## Extract provided
Caudal Analgesia In Paediatrics: A Comparison Between Bupivacaine And Ketamine
Q Siddiqui, E Chowdhury
Keywords
analgesia, bupivacaine, caudal, ketamine, pediatric
Citation
Q Siddiqui, E Chowdhury. Caudal Analgesia In Paediatrics: A Comparison Between Bupivacaine And Ketamine. The Internet Journal of Anesthesiology. 2005 Volume 11 Number 1.
Abstract
Sixty children undergoing subumbillical operations were randomly allocated to three groups to receive a caudal injection of either 0.25% bupivacaine 1 ml.kg-1 with or without ketamine 0.5 mg.kg-1 or ketamine 1 mg.kg-1 with normal saline 1 ml.kg-1. Pain scores (TPPPS), sedation scores, analgesic requirements and associated side effects were recorded for the first 24 hours after operation. The bupivacaine-ketamine mixture and the ketamine alone provided significantly better quality of pain relief. The bupivacaine group received more doses of analgesic supplements with paracetamol than bupivacaine-ketamine or ketamine only groups in order to remain pain-free in the first 24 hours after recovery from anaesthesia (P<0.001). Mean duration of time intervals between the recovery from anaesthesia and the first dose of analgesia given for bupivacaine-ketamine and ketamine only groups are comparable (12.04 & 12.70 h respectively) whereas recovery-analgesia time was significantly shorter (3.26 h) in the bupivacaine group (P<0.001). Side effects such as motor weakness and urinary retention were not observed in the ketamine group. However, nystagmus occurred in four patients (20%) of the ketamine group and in one patient (5%) of the bupivacaine-ketamine group.
Introduction
Regional anesthetic techniques have gained considerable popularity for use with pediatric patients. The primary advantage of regional supplementation are lowering general anesthetic requirements intraoperatively and providing good postoperative pain relief1.
Caudal anesthesia is the most frequently used regional technique in children, accounting for almost 50% of all regional techniques2. Many anesthetic agents have been used for caudal analgesia in pediatric patients, with lignocaine and bupivacaine being most common1. But a single caudal injection provides analgesia only for the duration of action of the local anesthetic. Most of the children undergoing subumbillical operations require further analgesia during the post operative period which influenced many authors to search for means to prolong the duration of caudal analgesia. The addition of opioids to the local anesthetic mixture is known to prolong the duration of caudal analgesia but the possibility of respiratory depression along with itching, vomiting, and postoperative retention of urine has limited the use of such mixtures.
Ketamine binds to a subset of glutamate receptors stimulated by the agonist N-methyl D-aspartate (NMDA) and thus exerts its analgesic action3. These receptors are found throughout the central nervous system, including the lumbar spinal cord. Ketamine has a potent analgesic action when used in subdissociative doses3. Moreover, it does not cause respiratory depression4 and therefore seems to be a suitable drug for pain relief.

Extracted records
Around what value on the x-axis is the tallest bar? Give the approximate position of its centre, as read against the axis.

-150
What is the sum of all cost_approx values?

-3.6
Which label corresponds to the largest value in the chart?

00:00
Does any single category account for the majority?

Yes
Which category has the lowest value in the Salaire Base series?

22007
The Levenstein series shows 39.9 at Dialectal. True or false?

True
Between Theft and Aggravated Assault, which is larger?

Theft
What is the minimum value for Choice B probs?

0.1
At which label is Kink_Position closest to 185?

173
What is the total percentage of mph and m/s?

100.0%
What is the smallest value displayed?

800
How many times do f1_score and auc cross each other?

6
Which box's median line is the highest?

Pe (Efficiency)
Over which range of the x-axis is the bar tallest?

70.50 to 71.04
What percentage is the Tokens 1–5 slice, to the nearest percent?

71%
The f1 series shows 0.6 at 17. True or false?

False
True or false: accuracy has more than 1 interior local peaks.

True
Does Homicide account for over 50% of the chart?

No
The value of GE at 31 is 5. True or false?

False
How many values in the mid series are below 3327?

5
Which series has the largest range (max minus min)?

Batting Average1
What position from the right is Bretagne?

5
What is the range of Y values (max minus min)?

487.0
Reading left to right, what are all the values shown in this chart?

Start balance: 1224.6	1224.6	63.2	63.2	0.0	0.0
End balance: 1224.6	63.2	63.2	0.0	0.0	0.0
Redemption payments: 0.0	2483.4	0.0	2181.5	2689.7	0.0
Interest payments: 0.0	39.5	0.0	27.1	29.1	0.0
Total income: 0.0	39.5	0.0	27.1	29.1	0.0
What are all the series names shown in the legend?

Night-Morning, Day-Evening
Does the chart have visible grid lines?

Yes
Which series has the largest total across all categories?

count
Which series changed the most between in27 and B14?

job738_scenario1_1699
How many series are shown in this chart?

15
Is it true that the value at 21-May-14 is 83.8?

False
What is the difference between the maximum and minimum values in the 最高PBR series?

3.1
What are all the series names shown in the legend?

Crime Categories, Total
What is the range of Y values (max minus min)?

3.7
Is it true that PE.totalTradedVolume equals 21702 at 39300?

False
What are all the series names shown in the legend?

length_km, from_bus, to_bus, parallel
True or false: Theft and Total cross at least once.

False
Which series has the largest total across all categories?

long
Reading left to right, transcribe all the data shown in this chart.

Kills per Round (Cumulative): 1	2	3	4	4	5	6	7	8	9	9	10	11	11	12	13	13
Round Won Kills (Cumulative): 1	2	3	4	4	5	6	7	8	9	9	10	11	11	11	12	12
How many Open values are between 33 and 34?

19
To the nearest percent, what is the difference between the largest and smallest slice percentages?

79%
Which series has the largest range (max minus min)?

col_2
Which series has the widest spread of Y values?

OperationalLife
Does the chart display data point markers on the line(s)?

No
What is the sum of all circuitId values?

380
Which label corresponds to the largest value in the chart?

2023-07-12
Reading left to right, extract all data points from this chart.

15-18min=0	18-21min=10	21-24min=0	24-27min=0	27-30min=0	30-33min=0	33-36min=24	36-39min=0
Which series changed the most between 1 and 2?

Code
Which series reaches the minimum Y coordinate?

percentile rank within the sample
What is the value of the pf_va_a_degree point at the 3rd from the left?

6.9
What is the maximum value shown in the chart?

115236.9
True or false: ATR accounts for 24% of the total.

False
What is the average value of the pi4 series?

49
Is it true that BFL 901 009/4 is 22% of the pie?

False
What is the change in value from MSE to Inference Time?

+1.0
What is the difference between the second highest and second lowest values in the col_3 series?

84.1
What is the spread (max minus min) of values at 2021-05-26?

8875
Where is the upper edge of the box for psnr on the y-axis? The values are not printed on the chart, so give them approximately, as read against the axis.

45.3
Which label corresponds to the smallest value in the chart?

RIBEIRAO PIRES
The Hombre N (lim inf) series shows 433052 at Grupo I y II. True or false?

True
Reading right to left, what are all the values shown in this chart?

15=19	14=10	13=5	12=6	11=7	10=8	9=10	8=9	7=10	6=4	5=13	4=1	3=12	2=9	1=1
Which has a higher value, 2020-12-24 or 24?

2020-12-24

## Tasks to carry out
1 – Translate the sentence "These receptors are found throughout the central nervous system, including the lumbar spinal cord." from the caudal analgesia article into Spanish.
2 – List the side effects that the introduction of the caudal analgesia article says have limited the use of local anesthetic mixtures containing opioids.
3 – Proceed with the caudal analgesia article, writing on from its last sentence.

## Answers by item
1 – Estos receptores se encuentran en todo el sistema nervioso central, incluida la médula espinal lumbar.

2 –
- Respiratory depression
- Itching
- Vomiting
- Postoperative retention of urine

3 –
The caudal administration of 1 ml.kg-1 of a solution of 0.5 mg.kg-1 of ketamine, diluted in normal saline, has been studied5. The secondary effects reported by the authors were less than those following administration of 1 ml.kg-1 of 0.25% bupivacaine were, while the analgesic effect was comparable. On the other hand, a combination of ketamine and bupivacaine increases the potency of analgesia. In the above-mentioned study performed by Naguib
We assume that increasing the dose of ketamine when used as a sole agent will increase the potency of analgesia while providing the advantages mentioned in the study. This double-blind study is designed to compare the analgesic effectiveness of caudal administration of ketamine (1 mg.kg-1 with 1 ml.kg-1 of normal saline), bupivacaine (1 ml.kg-1 of 0.25%) or a mixture of both drugs (0.5 mg.kg-1 of ketamine with 1 ml.kg-1 of 0.25% bupivacaine) in the treatment of pain after subumbillical operations in children.
Materials And Methods
Our institutional review board approved the enrolled patients. 60 children aged 2–6 years of ASA (American Society of Anesthesiologists classification) physical status 1 and 2, randomly collected during January to December 2001, undergoing subumbillical operations (inguinal herniotomy, herniorrhaphy, orchidopexy and hypospadias repair) in Chittagong Medical College Hospital were randomly allocated to receive one of the three solutions for caudal epidural injection. Children with history of allergic reaction to bupivacaine or ketamine and those with any contra-indication for central neuroaxial blockade (either absolute or relative) were excluded from the study.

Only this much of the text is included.